Sunday, June 23, 2019

NYY Star Wars Day 2019

May 4, 2019

May the Fourth be with you. The game started at 1pm, so Serena limited her work day to only three clients so that we could be on the road by 10am. The CC Sabathia Jedi bobblehead was a must have for our collection. At this stage, we feel like we're bobblehead connoisseurs. In turns out that we were way too proactive about getting to the game early because we flew through the line and got our free giveaway without breaking a sweat. Though we did manage to miss getting our bobblehead from a Yoda-dressed CC.

It is also noteworthy that it was rainy and cold AF. In the month of May.
 
During Star Wars games, our first priority is always the free giveaway. Our second priority is getting photos taken with the characters. According to sources, the characters would not be available until after the pre-game parade and ceremonial first pitch, so we had time. Therefore, we searched for food. Since Opening Day, Lisa has had a hankering for the bacon cheeseburger fried dumplings. We found them at the Noodle Bowl (not exactly the most logical location, but it doesn't matter since we found it) stand in the food court. They were three for $11.99 and served topped with a pickle.  We also ordered the General Tso Crispy Chicken sandwich for $11.99. As we type these numbers out, we're realizing that this seems very lopsided and it's quite possible that the Yankees have pulled one over on us. 
 
The dumplings tasted like Hamburger Helper, which is totally fine, but not really worth writing home about. Or paying $12 for. The G.T. Crispy Chicken tasted more like sweet n sour chicken and came topped with coleslaw, which we found extremely baffling because not a single Asian restaurant that we've been to has ever served us coleslaw. Serena scraped hers off and struggled not to dry heave because mayo is revolting.

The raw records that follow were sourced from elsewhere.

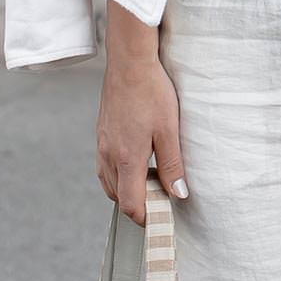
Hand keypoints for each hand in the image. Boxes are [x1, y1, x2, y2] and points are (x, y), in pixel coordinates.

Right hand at [96, 2, 187, 226]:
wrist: (129, 62)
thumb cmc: (152, 93)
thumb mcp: (169, 130)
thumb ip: (172, 165)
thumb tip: (178, 195)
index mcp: (126, 158)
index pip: (131, 204)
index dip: (146, 217)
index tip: (162, 218)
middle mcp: (108, 155)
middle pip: (118, 197)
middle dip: (137, 205)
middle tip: (161, 202)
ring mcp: (101, 145)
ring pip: (109, 183)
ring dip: (127, 191)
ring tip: (150, 184)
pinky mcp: (101, 134)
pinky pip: (105, 167)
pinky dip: (118, 175)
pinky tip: (135, 164)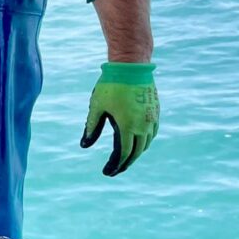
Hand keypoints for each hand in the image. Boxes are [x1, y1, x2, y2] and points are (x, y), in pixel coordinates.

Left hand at [80, 62, 159, 176]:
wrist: (131, 66)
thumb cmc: (110, 86)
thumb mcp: (96, 108)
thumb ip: (91, 128)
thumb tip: (84, 145)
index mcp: (127, 126)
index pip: (123, 154)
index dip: (115, 165)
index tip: (107, 172)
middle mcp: (142, 125)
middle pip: (136, 153)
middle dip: (125, 164)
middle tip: (116, 170)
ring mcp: (151, 118)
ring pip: (146, 144)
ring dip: (135, 153)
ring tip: (125, 159)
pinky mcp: (155, 111)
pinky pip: (152, 133)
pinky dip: (145, 142)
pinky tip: (137, 143)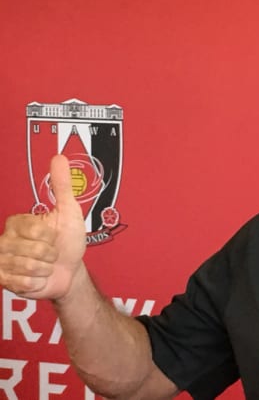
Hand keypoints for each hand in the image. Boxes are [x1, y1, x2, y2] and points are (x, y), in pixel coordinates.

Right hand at [0, 155, 86, 299]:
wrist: (70, 270)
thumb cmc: (69, 241)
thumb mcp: (69, 211)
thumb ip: (62, 185)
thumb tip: (59, 158)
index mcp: (19, 222)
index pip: (35, 230)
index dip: (51, 237)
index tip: (53, 237)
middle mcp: (7, 240)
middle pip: (33, 250)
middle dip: (50, 254)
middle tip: (50, 253)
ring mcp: (3, 261)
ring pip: (28, 267)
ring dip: (45, 268)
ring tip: (44, 264)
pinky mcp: (4, 280)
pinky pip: (24, 282)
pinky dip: (38, 282)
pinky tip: (37, 277)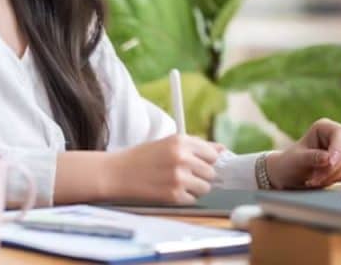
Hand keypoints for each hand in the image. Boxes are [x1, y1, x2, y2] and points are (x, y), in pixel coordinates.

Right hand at [107, 134, 223, 203]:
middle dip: (201, 175)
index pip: (213, 154)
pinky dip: (184, 198)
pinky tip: (170, 190)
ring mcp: (179, 177)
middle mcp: (182, 158)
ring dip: (195, 188)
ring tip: (177, 182)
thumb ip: (195, 146)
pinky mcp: (174, 195)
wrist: (117, 173)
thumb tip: (223, 150)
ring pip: (205, 187)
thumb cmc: (142, 157)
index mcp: (181, 141)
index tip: (203, 164)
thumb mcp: (168, 143)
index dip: (208, 161)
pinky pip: (192, 199)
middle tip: (185, 174)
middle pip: (212, 172)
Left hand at [265, 118, 340, 188]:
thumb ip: (312, 158)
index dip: (337, 148)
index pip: (339, 133)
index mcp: (324, 127)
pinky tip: (323, 181)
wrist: (290, 176)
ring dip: (332, 176)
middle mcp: (337, 136)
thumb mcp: (297, 160)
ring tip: (313, 181)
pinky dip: (338, 179)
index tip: (329, 163)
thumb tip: (328, 158)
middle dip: (331, 169)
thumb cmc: (291, 163)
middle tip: (313, 180)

After food, we watched the parade celebrating Star Wars and all of its galactic wonder and then headed off to stand on line to meet the characters. Like at Disney World. Only there's no fast pass available.
 
Notice Serena's stance in the photo with Lord Vader below. Upon jumping into this photo, Serena immediately grabbed the point position by his side and asked him if he would be willing to take a prom photo with her. How he knew what she was talking about will forever be a mystery, but he obliged and offered her his arm. Hence, Lisa looks like she is the third wheel on this extremely bizarre date. 
 
 
We finally made it to our seats and apparently entered the Twilight Zone because it was suddenly very sunny without a single cloud in the sky and 4 billion degrees. Lisa had about five layers of clothing on that needed to come off. All of our layers were shoved between us on the seats and between our feet. We also rolled our sleeves up to really complete this charming vision of trailer park trash.
 
Our neighbors had bladder control issues or something because they had to get up to leave our row every 10 minutes, which means we kept having to gather all of our sweat inducing shit in order to stand up over and over again.

As usual, the Star Wars details were adorable, but for some god forsaken reason, they replayed the video from last year where they asked the players who their favorite Star Wars character is. This was such a disaster, why on earth would they replay this stupid thing? Why wouldn't they reshoot this video and make it less embarrassing for all of us? For starters, one asshole (if memory serves us correctly, it was that tits on a bull, Greg Bird) claimed that he was more of a Star Trek fan. Countless infants on that team have apparently never seen the movies and actually admitted this fact on camera like a bunch of buffoons. Why wasn't there someone feeding them lines? Or editing these idiots out of the video entirely? Furthermore, where is the common sense that dictates that on Star Wars Day, you're clearly supposed to lie about this shit? No one cares that you like Star Trek, Greg!
The Yankees played like ass hats, so in the 7th inning, we decided that it was finally hot enough to try one of those specialty milkshakes. Unfortunately, we weren't the only ones to have this genius idea. The line was so long that we basically got our shakes as the final Yankees' hitter stepped into the batter's box. The shakes were $15.99 each. Lisa ordered the Celebration and Serena got the All Star.
The shakes were worth the wait and the price. Our photo also briefly made us Insta-famous when @major_league_chefs reposted it to their account. They post a lot of fun food pictures from around the league, so if you're interested in stadium touring, we'd highly recommend checking them out so that you can get some inspiration while you're road tripping.

Nothing else to report regarding the game because the Yankees were terrible. We had breast and armpit sweat and our stomachs were distended from all of the disgusting food that we inhaled. That is all.